We will use this simulator in the course.
Project GitHub:
https://github.com/UAIbot/UAIbotPy.
There are several ways to use/install UAIBot:
Using an IDE (like PyCharm), type in the terminal:
>>pip install uaibot
After installation, test by running a simulation already included in the package. For that,
run the following Python code:
import uaibot as ub
sim = ub.Demo.control_demo_1()
sim.save('C:\\','teste_controle_1')
Go to that folder (C:\) and open the HTML file created to see the simulation.
If you do not want to use a desktop IDE, you can use the online collaborative platform Google Colab,
keeping everything in the browser.
In Google Colab, run the command to install UAIBot:
!pip install uaibot
Note that this needs to be done every time you restart Google Colab.
In Google Colab, there is no need to use the “save” function.

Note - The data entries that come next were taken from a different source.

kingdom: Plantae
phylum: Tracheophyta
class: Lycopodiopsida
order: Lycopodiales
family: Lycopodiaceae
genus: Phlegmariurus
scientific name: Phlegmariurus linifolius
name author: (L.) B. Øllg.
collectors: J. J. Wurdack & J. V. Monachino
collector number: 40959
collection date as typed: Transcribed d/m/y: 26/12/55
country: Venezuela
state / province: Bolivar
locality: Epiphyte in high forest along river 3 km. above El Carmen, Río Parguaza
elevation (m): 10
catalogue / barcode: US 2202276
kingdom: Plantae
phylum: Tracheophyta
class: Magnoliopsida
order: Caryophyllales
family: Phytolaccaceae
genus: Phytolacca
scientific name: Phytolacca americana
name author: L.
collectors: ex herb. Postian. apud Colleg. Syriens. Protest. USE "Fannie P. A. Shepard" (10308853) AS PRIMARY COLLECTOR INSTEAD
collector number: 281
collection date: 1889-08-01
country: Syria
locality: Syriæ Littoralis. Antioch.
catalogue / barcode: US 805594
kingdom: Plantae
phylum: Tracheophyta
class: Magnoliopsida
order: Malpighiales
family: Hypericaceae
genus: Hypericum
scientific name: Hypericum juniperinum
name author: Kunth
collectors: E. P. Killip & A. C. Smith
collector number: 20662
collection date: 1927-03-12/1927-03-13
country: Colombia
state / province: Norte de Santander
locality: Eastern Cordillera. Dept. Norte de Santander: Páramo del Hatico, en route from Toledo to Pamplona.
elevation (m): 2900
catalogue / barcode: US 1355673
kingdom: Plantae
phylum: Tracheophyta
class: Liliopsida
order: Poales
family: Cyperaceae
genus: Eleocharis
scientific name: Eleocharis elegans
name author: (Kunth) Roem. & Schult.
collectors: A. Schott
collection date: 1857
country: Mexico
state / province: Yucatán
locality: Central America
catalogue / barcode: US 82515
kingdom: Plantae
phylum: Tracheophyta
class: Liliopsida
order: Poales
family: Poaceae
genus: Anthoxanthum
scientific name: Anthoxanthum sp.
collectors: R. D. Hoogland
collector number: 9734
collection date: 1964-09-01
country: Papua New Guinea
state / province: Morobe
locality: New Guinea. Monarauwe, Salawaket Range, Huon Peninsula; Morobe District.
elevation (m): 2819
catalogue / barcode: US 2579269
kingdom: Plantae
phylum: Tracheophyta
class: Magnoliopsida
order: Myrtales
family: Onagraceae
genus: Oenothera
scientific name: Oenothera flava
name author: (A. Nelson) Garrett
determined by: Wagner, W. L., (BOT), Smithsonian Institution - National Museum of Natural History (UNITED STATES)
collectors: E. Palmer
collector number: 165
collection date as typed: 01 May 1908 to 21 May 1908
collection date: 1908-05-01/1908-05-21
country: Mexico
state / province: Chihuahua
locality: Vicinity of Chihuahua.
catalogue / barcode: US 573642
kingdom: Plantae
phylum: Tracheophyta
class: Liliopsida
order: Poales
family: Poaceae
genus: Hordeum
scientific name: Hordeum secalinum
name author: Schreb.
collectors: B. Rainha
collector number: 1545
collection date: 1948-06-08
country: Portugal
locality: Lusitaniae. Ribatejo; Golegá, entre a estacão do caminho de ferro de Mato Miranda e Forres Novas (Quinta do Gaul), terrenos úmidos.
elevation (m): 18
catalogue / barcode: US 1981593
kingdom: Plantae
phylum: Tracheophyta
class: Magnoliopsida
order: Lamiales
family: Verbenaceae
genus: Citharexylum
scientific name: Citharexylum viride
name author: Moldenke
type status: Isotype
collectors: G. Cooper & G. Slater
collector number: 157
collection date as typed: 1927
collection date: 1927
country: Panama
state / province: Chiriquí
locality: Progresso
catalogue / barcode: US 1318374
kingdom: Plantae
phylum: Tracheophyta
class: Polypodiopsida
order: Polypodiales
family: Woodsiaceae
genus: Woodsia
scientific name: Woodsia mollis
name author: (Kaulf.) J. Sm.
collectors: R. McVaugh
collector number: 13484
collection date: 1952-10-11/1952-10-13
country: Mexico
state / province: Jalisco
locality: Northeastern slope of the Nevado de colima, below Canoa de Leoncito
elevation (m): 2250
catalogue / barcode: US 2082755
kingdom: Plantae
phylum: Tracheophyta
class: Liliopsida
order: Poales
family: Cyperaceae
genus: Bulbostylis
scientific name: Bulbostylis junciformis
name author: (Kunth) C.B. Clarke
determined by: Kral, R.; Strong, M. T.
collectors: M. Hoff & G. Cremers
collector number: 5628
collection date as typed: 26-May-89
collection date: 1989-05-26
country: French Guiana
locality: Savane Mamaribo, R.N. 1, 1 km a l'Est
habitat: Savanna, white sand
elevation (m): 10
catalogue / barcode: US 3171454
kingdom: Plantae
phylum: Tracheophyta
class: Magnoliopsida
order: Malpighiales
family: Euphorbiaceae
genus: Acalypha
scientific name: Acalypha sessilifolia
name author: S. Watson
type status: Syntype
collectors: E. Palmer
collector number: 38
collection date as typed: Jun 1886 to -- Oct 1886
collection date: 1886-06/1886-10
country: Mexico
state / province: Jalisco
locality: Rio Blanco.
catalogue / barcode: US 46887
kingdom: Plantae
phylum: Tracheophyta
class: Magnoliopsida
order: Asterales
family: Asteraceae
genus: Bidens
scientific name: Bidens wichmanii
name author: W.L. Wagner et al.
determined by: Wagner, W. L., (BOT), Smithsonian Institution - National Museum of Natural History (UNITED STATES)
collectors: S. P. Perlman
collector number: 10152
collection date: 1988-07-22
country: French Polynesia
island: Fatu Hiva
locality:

Simulations are shown
directly in the browser. Running the code below will automatically display the
simulation:
import uaibot as ub
sim = ub.Demo.control_demo_1()
For the final project of this course, you must implement a robotics application in the UAIBot
simulator.
You must choose a suitable robot for the application. The implementation must consider practical
limitations of the robot such as joint limits, motor velocity, and torque,
etc.
More information (dates, instructions, etc.) coming soon.